- [DATA SEGMENT]:
>>>

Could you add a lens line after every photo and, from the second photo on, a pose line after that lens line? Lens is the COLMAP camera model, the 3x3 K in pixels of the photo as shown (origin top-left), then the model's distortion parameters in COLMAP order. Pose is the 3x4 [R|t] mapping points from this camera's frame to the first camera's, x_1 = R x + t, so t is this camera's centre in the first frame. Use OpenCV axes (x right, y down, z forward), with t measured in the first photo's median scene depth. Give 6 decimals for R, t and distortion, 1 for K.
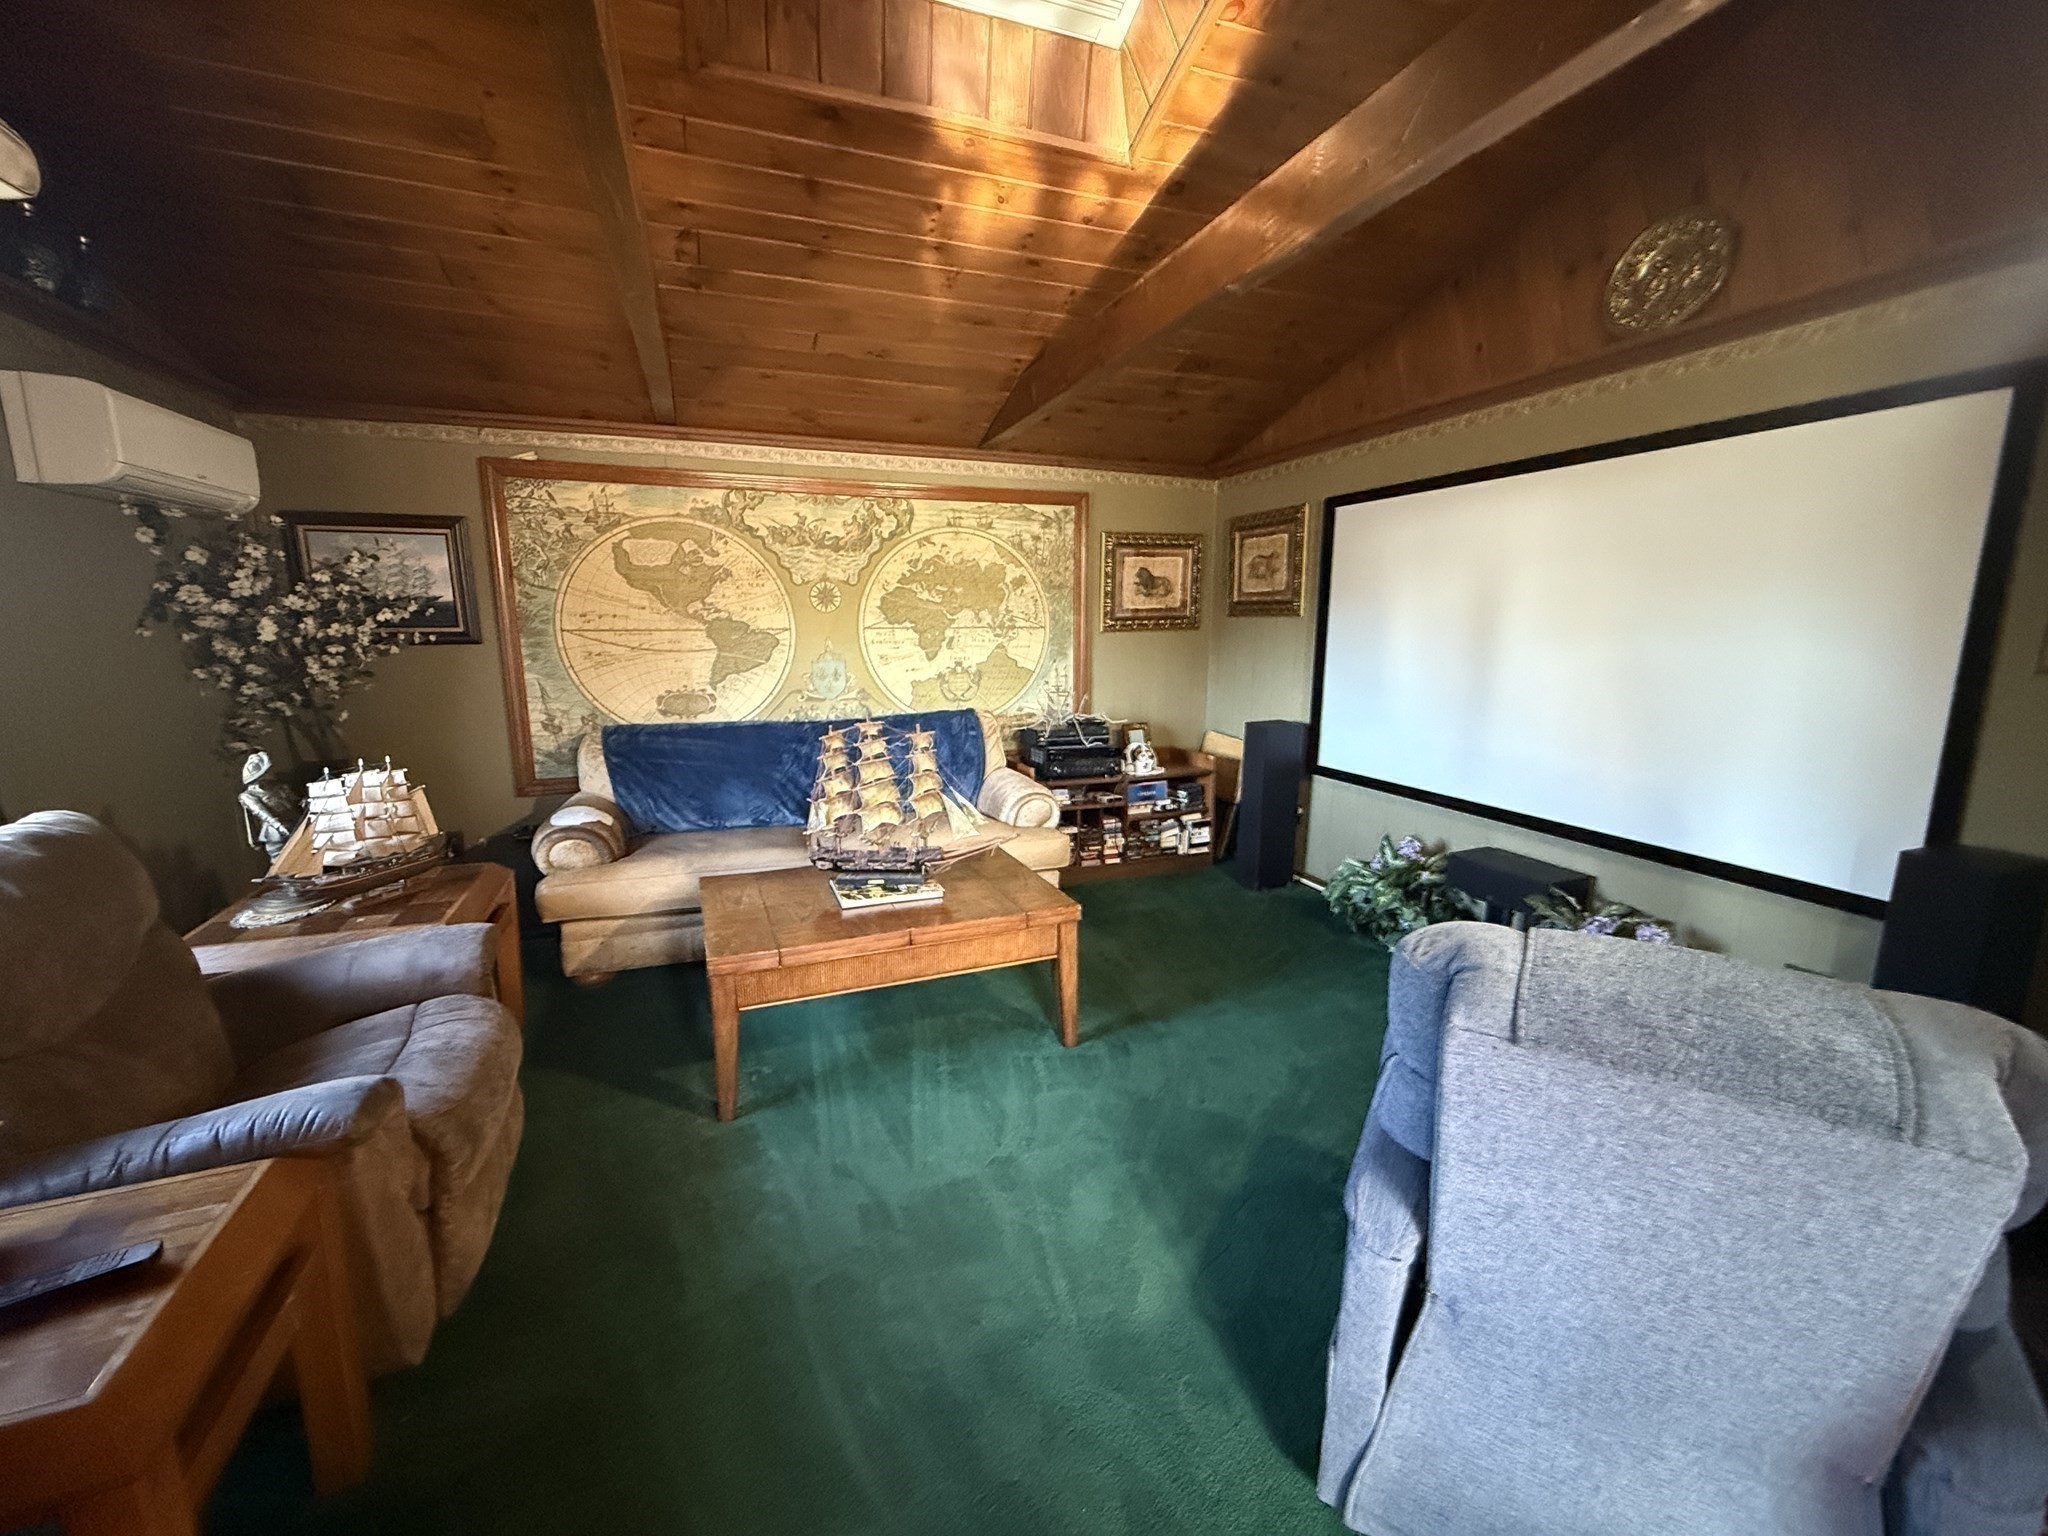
lens RADIAL K [[818.5, 0, 1018.9], [0, 818.5, 763.0], [0, 0, 1]] dist [0.000985, 0.000000]
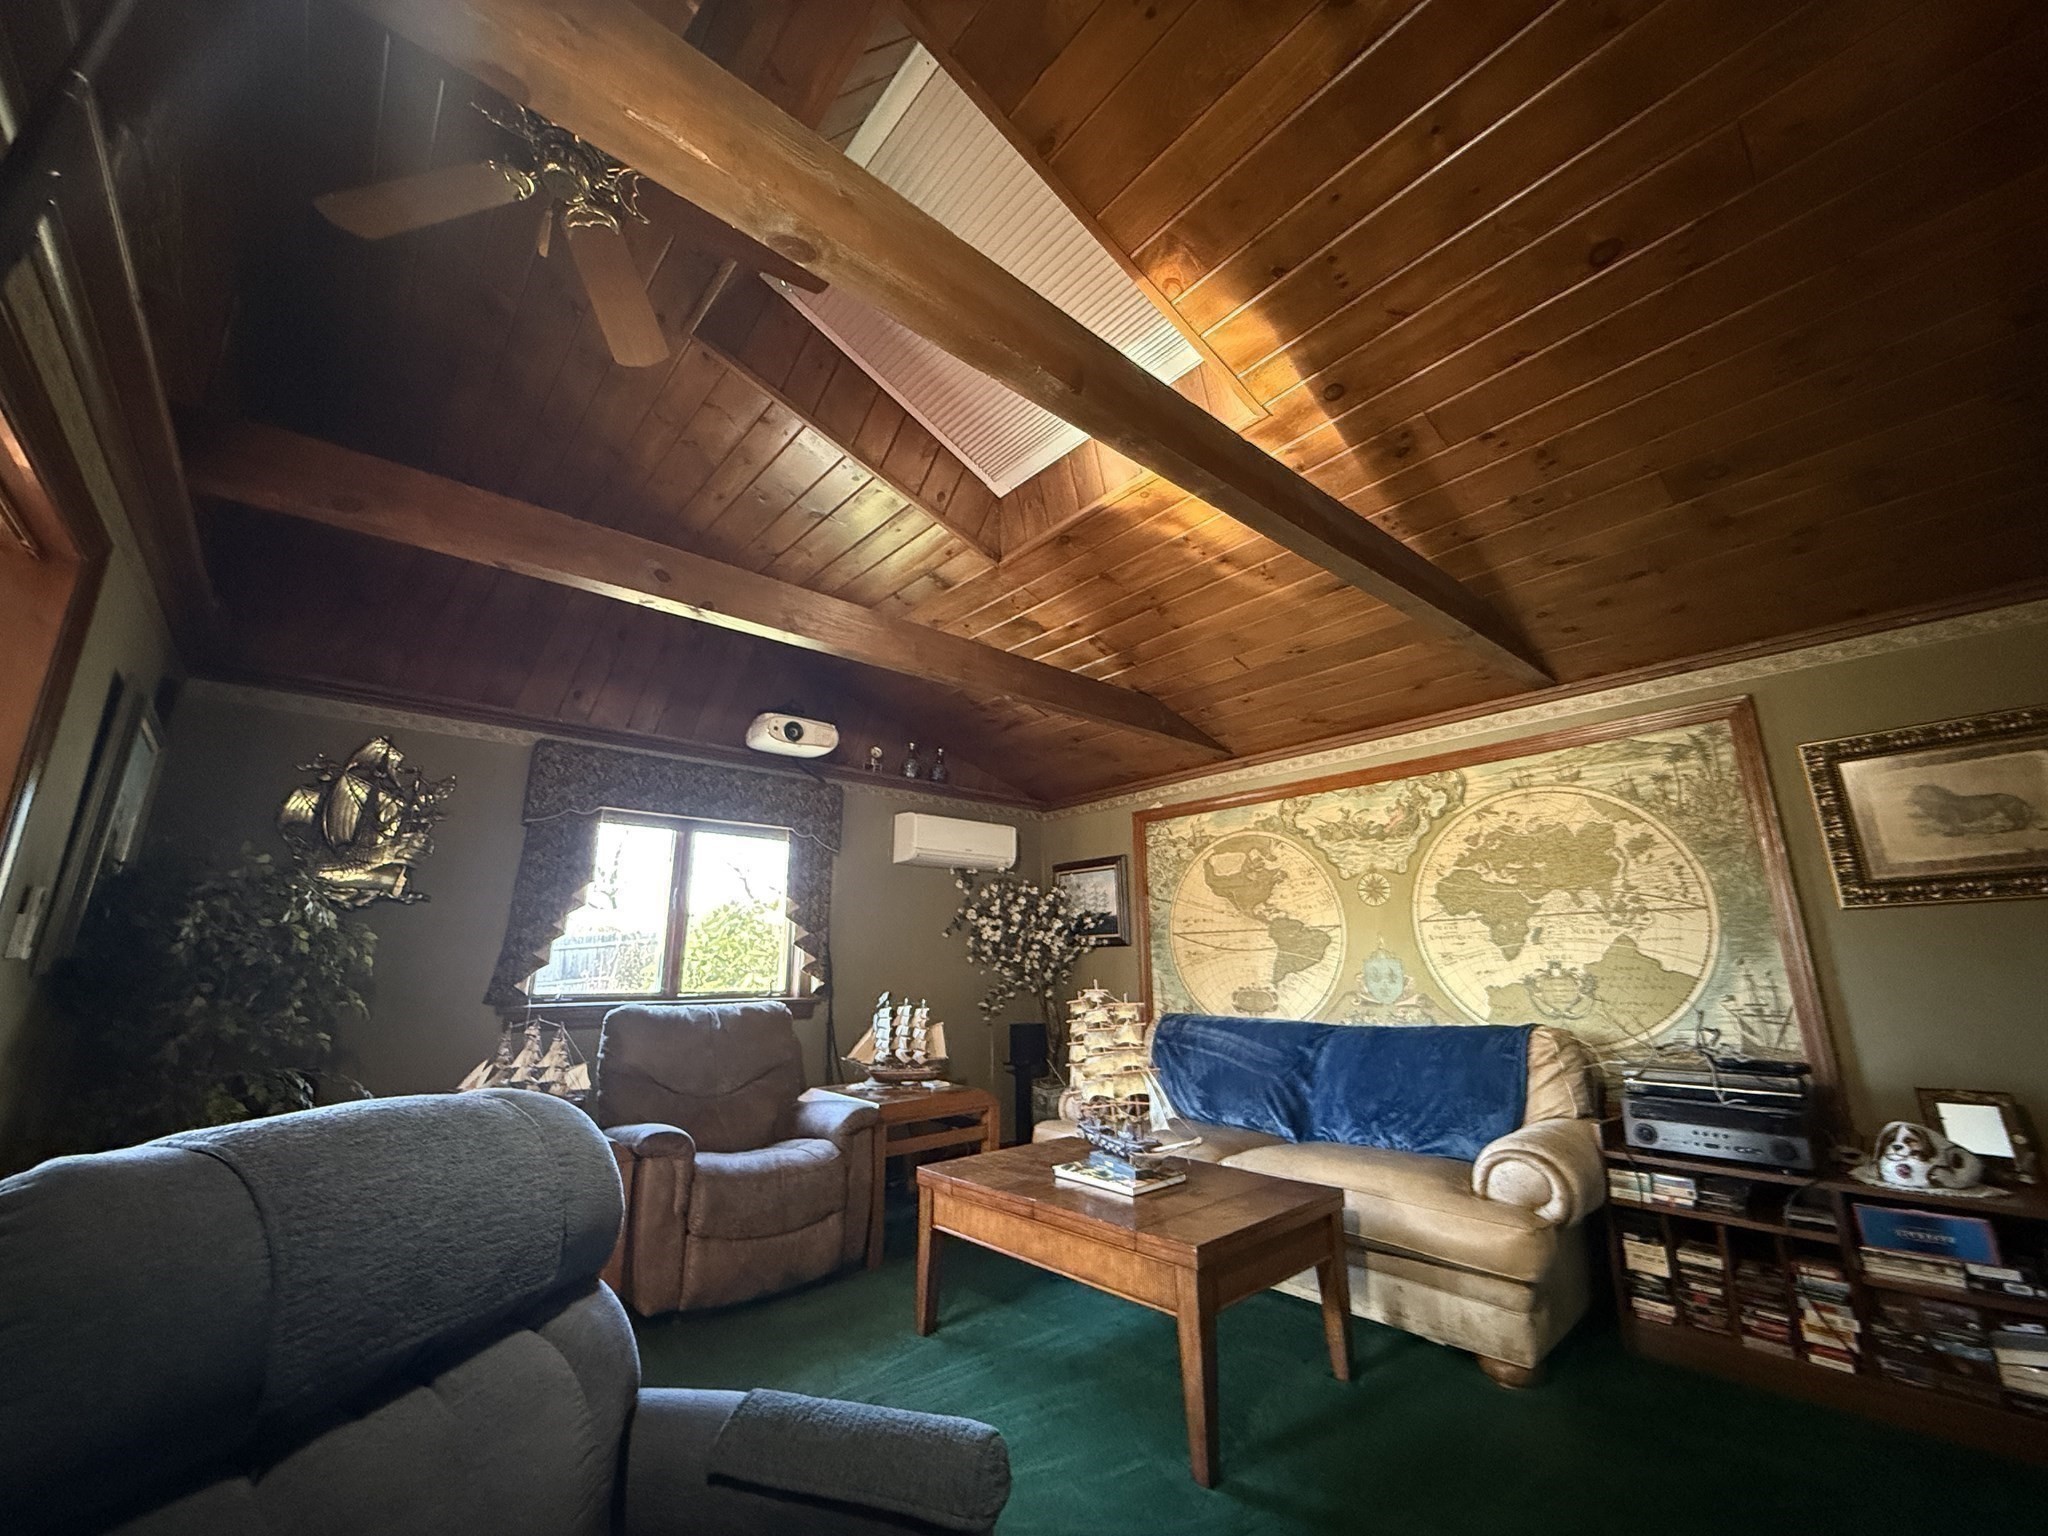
lens RADIAL K [[818.5, 0, 1020.8], [0, 818.5, 758.7], [0, 0, 1]] dist [0.000985, 0.000000]
pose [[0.348912, -0.238196, -0.906379, 0.503934], [-0.158002, 0.938363, -0.307424, 0.006357], [0.923740, 0.250474, 0.289771, 0.328654]]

<<<

- [THE TASK]: Restate the listing above word for word and skip each picture.

- [EXERCISE OUTPUT]:
Could you add a lens line after every photo and, from the second photo on, a pose line after that lens line? Lens is the COLMAP camera model, the 3x3 K in pixels of the photo as shown (origin top-left), then the model's distortion parameters in COLMAP order. Pose is the 3x4 [R|t] mapping points from this camera's frame to the first camera's, x_1 = R x + t, so t is this camera's centre in the first frame. Use OpenCV axes (x right, y down, z forward), with t measured in the first photo's median scene depth. Give 6 decimals for R, t and distortion, 1 for K.
lens RADIAL K [[818.5, 0, 1018.9], [0, 818.5, 763.0], [0, 0, 1]] dist [0.000985, 0.000000]
lens RADIAL K [[818.5, 0, 1020.8], [0, 818.5, 758.7], [0, 0, 1]] dist [0.000985, 0.000000]
pose [[0.348912, -0.238196, -0.906379, 0.503934], [-0.158002, 0.938363, -0.307424, 0.006357], [0.923740, 0.250474, 0.289771, 0.328654]]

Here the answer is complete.